QT loud guy at the end of the bar update

Rep. Jason Chaffetz (R-Utah) asking President Trump to release his tax returns:
“If you’re going to run and try to become the president of the United States, you’re going to have to open up your kimono and show everything.”
Wait. Stop.
Do not let yourself visualize Donald Trump opening–
Too late?

QT Man-Bites-Dog Worldwide Pinpoint Locator

Early Monday morning, April 17, in a house on the 1000 block of Coronado Drive in Rockledge, Fla.
The dog is OK.
Seventy-four days remain until the dog days of summer.

We have seen the present, and it does not work

The University of California, Berkeley, announced it had canceled an appearance by right-wing speaker Ann Coulter because it was unable to find a “safe and suitable venue” on campus for. . . for. . . free speech.

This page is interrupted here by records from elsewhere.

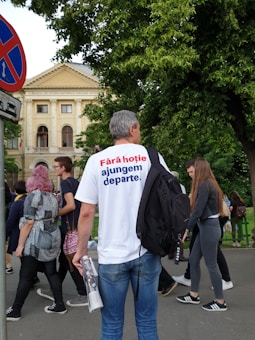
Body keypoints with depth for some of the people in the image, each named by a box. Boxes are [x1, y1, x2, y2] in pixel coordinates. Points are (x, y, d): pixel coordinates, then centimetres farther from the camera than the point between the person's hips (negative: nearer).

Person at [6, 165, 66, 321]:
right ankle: (60, 305, 17)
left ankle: (15, 311, 12)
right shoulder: (53, 196, 11)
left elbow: (28, 222, -14)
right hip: (52, 241, 7)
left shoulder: (33, 196, -9)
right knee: (52, 273, 12)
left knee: (26, 277, 2)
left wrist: (20, 244, -11)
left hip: (35, 243, -6)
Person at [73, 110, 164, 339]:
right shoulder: (150, 155, 0)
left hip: (111, 254, 0)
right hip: (146, 251, 1)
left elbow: (87, 213, -2)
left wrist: (81, 249, 9)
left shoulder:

Unsupervised playtime and other styles of governing
in the news

News Headline: “Trump wants gold-plated carriage ride with Queen during
U.K. visit: report.”

Let’s try to avoid another  tantrum.
Give him some chocolate cake.
That might quiet him.

QT Summer Travel Advisory

Fifty days remain until the World Pork Expo in Des Moines, Ia.
Organizers note that it is the “world’s largest pork-specific event.”
+ Seventy-seven days remain until the Welsh Llangollen Eisteddfod in Clwyd.

Ah, nature

News Headline: “Scientists discover massive sulfur-eating hell clams in Philippines.”
. . . as the Intelligent designer walks slowly away, whistling to himself.

In other news. . . .

News Headline: “What is Trump hiding?”
News Headline: “So, what is Trump hiding?”
News Headline: “What isn’t Trump hiding?”
Sometimes a headline writer needs a few tries to get it right.

From the QT police blotter

News Headline: “Wig-wearing robbers hit St. Lucie West jewelry store.”
Police are combing the area.
News Headline: “Fruit-bin thefts investigated.”
Police are seeking persimmons of interest.
News Headline: “Suspected underwear thief is caught by police.”
A court hearing was delayed pending a submission of briefs.
News Headline: “Vandals rip out stadium toilet pipes.”
Investigators say thay have nothing to go on.
QT will stop now.

WRITE TO QT:  qt@zaysmith.com

This just in. . . .

News Headline: “Majority in U.S. no longer thinks Trump keeps his promises.”
You can’t put anything past us Americans.

Frontiers of science

News Headline: “The Great Barrier Reef is in its ‘terminal stage.’ ”
News Headline: “Receding glacier causes immense Canadian river to vanish in four days.”
For those interested in the most important stories in the world that no one is paying attention to.